One thing that is immediately clear from the chart is that intuitives have fewer children. There are several reasons for this:

  1. Intuitives are programmed by evolution to survive during hard times. This makes them want to have fewer children in the first place but invest more resources in the fewer children.
  2. Intuitives are programmed by evolution to delay reproduction. That makes them have children later in life than sensors.
  3. Intuitives are programmed by evolution to avoid reproduction during unsettled times. This explains why the reverse is true for intuitives:  ambitious intuitive types give priority to their career than to having a family life until they feel they can settle down, However, nowadays it may seem to these types that no time is the right time to have children.

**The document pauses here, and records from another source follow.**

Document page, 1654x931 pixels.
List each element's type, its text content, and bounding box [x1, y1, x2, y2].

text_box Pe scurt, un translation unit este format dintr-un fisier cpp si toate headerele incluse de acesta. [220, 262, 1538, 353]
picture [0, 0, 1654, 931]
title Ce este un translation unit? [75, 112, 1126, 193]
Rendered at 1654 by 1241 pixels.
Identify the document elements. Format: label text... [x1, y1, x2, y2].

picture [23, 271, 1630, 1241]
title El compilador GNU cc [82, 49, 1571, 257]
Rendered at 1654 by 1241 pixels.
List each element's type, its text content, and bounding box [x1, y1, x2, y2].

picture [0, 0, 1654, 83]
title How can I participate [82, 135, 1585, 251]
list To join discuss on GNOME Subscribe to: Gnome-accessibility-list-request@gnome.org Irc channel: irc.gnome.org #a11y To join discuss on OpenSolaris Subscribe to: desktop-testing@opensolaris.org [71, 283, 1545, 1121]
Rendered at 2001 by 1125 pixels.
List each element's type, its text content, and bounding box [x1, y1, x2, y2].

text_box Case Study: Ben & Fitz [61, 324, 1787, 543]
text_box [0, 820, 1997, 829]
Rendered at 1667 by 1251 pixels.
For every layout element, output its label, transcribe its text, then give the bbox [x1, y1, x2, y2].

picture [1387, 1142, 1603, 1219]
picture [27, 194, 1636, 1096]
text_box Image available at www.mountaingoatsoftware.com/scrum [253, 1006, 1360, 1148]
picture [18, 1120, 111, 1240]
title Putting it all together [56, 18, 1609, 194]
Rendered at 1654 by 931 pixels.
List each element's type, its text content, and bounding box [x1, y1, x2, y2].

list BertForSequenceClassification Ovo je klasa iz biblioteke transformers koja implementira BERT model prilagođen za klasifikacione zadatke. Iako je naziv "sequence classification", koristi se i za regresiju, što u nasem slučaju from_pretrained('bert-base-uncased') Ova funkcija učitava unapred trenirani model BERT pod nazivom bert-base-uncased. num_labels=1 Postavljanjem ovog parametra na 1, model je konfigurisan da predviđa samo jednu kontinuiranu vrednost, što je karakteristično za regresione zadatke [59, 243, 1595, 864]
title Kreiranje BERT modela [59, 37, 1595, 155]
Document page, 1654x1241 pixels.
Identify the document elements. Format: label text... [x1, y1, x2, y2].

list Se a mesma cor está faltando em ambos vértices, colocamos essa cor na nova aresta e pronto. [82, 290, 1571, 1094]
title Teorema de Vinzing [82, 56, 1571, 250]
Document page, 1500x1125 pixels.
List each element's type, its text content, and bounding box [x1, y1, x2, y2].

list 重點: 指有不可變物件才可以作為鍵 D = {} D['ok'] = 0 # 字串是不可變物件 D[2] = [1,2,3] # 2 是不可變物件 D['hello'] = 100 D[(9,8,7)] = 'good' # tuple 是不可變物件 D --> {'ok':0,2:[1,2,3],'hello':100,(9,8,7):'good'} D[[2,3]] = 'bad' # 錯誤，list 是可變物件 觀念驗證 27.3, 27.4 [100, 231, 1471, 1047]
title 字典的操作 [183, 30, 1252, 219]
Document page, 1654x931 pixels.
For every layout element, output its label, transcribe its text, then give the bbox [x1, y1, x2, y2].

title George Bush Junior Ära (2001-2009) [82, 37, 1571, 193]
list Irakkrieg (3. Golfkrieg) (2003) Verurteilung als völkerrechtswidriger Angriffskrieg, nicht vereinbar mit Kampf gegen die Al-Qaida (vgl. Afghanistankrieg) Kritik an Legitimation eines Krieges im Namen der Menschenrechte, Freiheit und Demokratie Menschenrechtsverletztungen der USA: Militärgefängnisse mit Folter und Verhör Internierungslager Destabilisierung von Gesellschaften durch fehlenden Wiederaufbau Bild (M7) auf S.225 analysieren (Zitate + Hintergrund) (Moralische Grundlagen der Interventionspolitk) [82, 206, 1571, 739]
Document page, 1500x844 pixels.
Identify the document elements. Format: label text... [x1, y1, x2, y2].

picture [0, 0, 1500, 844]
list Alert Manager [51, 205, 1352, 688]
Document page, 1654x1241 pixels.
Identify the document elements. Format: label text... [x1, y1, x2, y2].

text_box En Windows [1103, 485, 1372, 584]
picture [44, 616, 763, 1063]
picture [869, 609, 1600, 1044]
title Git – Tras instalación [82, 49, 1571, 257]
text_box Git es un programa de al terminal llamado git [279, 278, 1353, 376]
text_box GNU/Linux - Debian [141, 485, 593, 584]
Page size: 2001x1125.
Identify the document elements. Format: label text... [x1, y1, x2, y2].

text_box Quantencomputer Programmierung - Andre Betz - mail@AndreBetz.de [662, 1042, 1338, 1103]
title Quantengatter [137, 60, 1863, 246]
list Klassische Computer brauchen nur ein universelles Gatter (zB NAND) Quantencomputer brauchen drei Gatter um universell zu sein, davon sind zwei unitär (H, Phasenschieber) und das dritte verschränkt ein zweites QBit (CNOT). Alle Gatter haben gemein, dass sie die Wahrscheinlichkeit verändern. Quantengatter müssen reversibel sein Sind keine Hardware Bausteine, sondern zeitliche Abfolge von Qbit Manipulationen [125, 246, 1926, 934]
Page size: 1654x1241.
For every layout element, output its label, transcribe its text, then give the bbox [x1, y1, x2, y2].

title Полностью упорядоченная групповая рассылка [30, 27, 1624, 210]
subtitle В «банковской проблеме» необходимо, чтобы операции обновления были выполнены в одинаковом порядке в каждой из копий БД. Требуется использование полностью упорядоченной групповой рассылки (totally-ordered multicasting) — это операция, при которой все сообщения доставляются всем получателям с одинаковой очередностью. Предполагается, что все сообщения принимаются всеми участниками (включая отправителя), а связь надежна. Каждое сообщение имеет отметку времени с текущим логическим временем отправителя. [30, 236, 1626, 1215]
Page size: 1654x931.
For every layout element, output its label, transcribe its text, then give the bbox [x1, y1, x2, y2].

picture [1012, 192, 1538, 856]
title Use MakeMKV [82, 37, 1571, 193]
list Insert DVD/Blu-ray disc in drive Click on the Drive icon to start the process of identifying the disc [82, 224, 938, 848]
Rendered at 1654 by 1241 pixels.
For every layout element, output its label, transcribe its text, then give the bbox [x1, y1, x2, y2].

For sensors career, status and reproduction go hand in hand. For intuitives it means more stress and more reason to delay child-rearing.
  4. Intuitives don’t have the traditional male/female roles. Typically, both partners want to have a career, which makes it really hard to have children. With sensors, the type who is most willing to stay at home (ISFJ) and take care of the children is also the most successful one at reproduction.
  5. Intuitives are choosier when it comes to mate choice (this was highly advantageous in times when survival was difficult) which makes it harder for them to find the right mate.
  6. Intuitives have become rare in our culture (not so in Asian countries like Japan, for example), which makes it even more difficult to find a partner.

Note 1: The most successful reproductive female type among intuitives are ENFPs. I have got a hunch that many of these girls are the typical unwanted teenage pregnancy cases. How come? ENFPs are typically not good at school and have a hard time being socially accepted during their teenage years. They aren’t the typical girly girl and they are the natural risk takers among girls. So, they are often in danger of taking drugs, alcohol and to have precocious sex. The latter, when they come from broken homes and look for a protective father figure. These girls might end up with two pregnancies during their teens, particularly when the first father (most probably too young to take responsibility for fatherhood) disappears again and these girls try to find another father figure again.

Note 2: I know a lot of wonderful ENFJ girls, who do not want to have children. Many of them in their 40ies now. Of course, nobody can be forced into having children, but if N types are so unwilling to reproduce it will be even harder to find partners for intuitives in the near future. We seem to be a dying breed.

Note 3: Recent years have seen a reversal of the Flynn Effect (rising IQ). Less intelligent people seem to have more children. This is exactly what would be predicted from the distribution of MBTI types, intuitives often having a high percentage of gifted children. If the trend of intuitives not having children continues we can expect a further decrease of IQ levels. In particular as schools tend to filter out SJ types and disadvantage creative NP types.

Note 4: Eating disorders have been rapidly increasing all over the world with the above-mentioned superficial image of women conveyed by the media. The most affected types are the SP for bulimia, and the NJ types for anorexia (most common type INFJ). Women with these personality types should be made aware of their type and the dangerous trap that running after false ideals poses for them.